** Exercise passage **
-- Opening Marker --
The market imperfections approach seeks to explain: A. the disadvantages associated with the adoption of a completely free market view. B. why different nations import goods from other countries even when they are more capable of producing them efficiently. C. the preference for FDI over licensing by firms as a strategy to enter foreign markets. D. the benefits of exercising protectionism coupled with partial embrace of free market approach.

C

The viability of an exporting strategy is often constrained by transportation costs, particularly of products that have a _____ and that can be produced in almost any location. A. high local content requirement B. low total landed cost C. low value-to-weight ratio D. low licensing tariff

C

Until the 1980s, Japan perceived direct entry of foreign (especially U.S.) firms with ample managerial resources into the Japanese markets as detrimental to the development and growth of their own industry and technology, leading Japan to block the majority of applications to invest in Japan. However, there were always exceptions to this policy, where, from the perspective of the Japanese government, the benefits of FDI outweighed the perceived costs. From this, it can be inferred that, Japan adopted the _____ view of FDI. A. radical B. free market C. pragmatic nationalist D. eclectic

C

Which of the following involves granting a foreign entity the right to produce and sell the firm's product in return for a royalty fee on every unit sold? A. Outsourcing B. Exporting C. Licensing D. Product divestment

C

Which of the following is NOT one of the factors that a party's bargaining power depends upon when negotiating? A. Each party's time horizon. B. The value each side places on what the other has to offer. C. The number of people on the negotiation panel. D. The number of comparable alternatives available to each side.
-- Closing Marker --
Records from a dataset:
-- Opening Marker --
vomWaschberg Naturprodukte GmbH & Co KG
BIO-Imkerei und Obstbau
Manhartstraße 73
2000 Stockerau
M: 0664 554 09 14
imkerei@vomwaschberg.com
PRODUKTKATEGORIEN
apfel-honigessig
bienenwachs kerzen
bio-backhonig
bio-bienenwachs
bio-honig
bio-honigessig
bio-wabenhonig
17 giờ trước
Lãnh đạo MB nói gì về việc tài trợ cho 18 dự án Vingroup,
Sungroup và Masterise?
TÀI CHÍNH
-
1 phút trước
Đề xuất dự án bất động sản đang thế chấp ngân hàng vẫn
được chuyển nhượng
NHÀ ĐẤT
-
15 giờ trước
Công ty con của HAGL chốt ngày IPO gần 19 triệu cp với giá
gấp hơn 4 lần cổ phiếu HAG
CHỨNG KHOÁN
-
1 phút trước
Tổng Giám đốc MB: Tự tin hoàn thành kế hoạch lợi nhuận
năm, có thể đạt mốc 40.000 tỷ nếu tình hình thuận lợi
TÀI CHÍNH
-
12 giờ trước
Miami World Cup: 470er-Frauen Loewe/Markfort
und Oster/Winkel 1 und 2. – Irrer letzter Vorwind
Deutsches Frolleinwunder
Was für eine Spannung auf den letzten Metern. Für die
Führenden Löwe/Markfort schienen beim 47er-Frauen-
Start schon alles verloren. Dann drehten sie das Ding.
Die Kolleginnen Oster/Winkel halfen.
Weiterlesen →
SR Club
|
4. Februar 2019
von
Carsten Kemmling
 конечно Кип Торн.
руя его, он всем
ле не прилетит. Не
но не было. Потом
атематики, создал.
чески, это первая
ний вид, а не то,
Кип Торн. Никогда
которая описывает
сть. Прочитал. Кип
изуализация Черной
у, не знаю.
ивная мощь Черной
-- Closing Marker --
** What you have to do **
Copy out the entire international business quiz, word for word.

** Response area **
The market imperfections approach seeks to explain: A. the disadvantages associated with the adoption of a completely free market view. B. why different nations import goods from other countries even when they are more capable of producing them efficiently. C. the preference for FDI over licensing by firms as a strategy to enter foreign markets. D. the benefits of exercising protectionism coupled with partial embrace of free market approach.

C

The viability of an exporting strategy is often constrained by transportation costs, particularly of products that have a _____ and that can be produced in almost any location. A. high local content requirement B. low total landed cost C. low value-to-weight ratio D. low licensing tariff

C

Until the 1980s, Japan perceived direct entry of foreign (especially U.S.) firms with ample managerial resources into the Japanese markets as detrimental to the development and growth of their own industry and technology, leading Japan to block the majority of applications to invest in Japan. However, there were always exceptions to this policy, where, from the perspective of the Japanese government, the benefits of FDI outweighed the perceived costs. From this, it can be inferred that, Japan adopted the _____ view of FDI. A. radical B. free market C. pragmatic nationalist D. eclectic

C

Which of the following involves granting a foreign entity the right to produce and sell the firm's product in return for a royalty fee on every unit sold? A. Outsourcing B. Exporting C. Licensing D. Product divestment

C

Which of the following is NOT one of the factors that a party's bargaining power depends upon when negotiating? A. Each party's time horizon. B. The value each side places on what the other has to offer. C. The number of people on the negotiation panel. D. The number of comparable alternatives available to each side.